Advocates for the homeless read the names Thursday of more than 300 unhoused people who died in Denver during the past year.
The event, sponsored by Colorado Coalition for the Homeless, decorated the steps of the City and County Building. Several hundred people gathered.
Many of those who perished had been forgotten by friends and family, but they did not go unnoticed on this earth. Finding data about homeless deaths proves difficult for Colorado Coalition for the Homeless, sponsor of the event, every year. “For the fifth year in a row, Denver’s Office of the Medical Examiner has not provided CCH with complete demographic data on these individuals, which makes it difficult to fully understand the impact and nature of these deaths,” CCH reported online.
I recognized at least two names on the list as former residents of my building. Sadly, not everyone’s risk of death goes down when they move indoors. In some cases, the risk appears to go up.
Narcan saves lives
Many drug users on the streets get their lives saved every day by friends and family who carry Narcan, the opioid antidote. But when drug users move indoors, they begin to use drugs alone, without other people around to save them.
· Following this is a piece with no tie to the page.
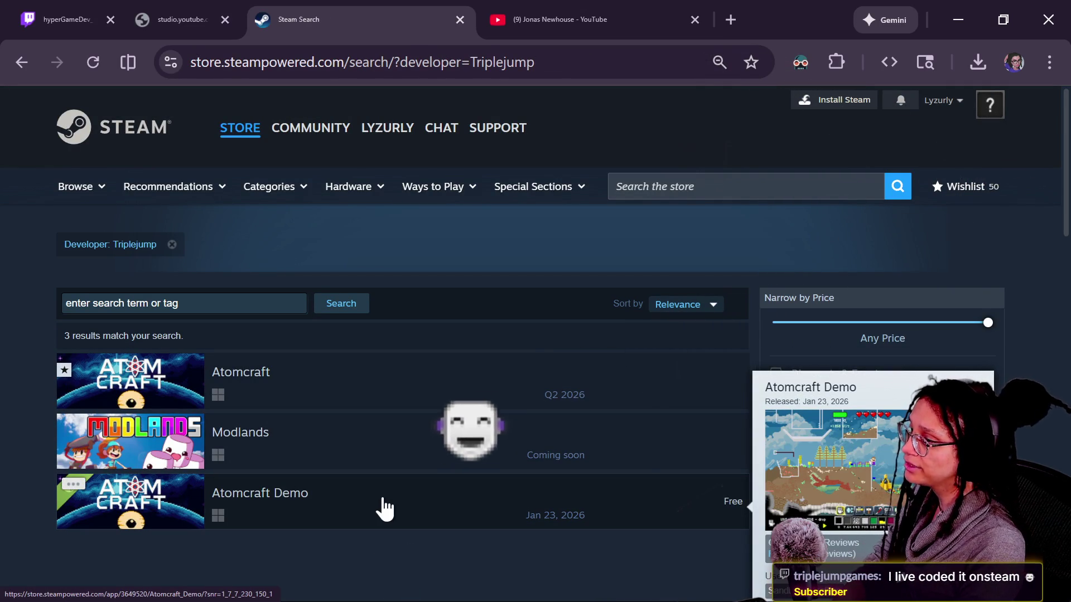
pyautogui.click(265, 434)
Several people in my building have died of overdose, according to numerous residents. Craig Arfsten for Citizens for a Safe and Clean Denver asked Coalition spokesperson Cathy Alderman just how many have died at Fusion of overdose.
“I can assure you that the information you received below about there being 30-40 overdose deaths within the last three years at Fusion Studios is not accurate,” Alderman wrote in an email to Arfsten. “We were aware of several overdose events last year where fentanyl was later found in the rooms. Upon reviewing security footage and interviewing residents, we discovered that an individual had been trespassing on the property and had entered each of the units prior to the death. We shared that information with the police. We know that because of the closeness of these events, that many residents were traumatized and fearful and we have been working to provide additional supportive resources to them as well as better recovery support and treatment to those in the building who we are aware are misusing substances. However … we do not mandate that people engage with recovery services or submit to substance use testing as a requirement for housing just like you and I are not required to be substance free in order to be housed. “
Overdose risk follows homeless indoors
Meanwhile, people are dying. A record number of those living on Denver’s streets died of overdose this year. Overdose accounted for more than 68% of the deaths, according to data analyzed by CCH. Other causes of death included: Chronic disease 7.9%, blunt force 5%, environmental 4.6% , firearm 2.9%, alcohol related 2.5% and sharp force 1.7%.
Prior to reading the names, Coalition Board Member Randle Loeb, a Coalition client, read a beautiful poem. It described how homeless people battled “the adversity they’d been given as a life sentence, left wondering if they’d be better off dead.” Of homelessness, Loeb opined, “Your life is forfeited long before the end comes, and you succumb.”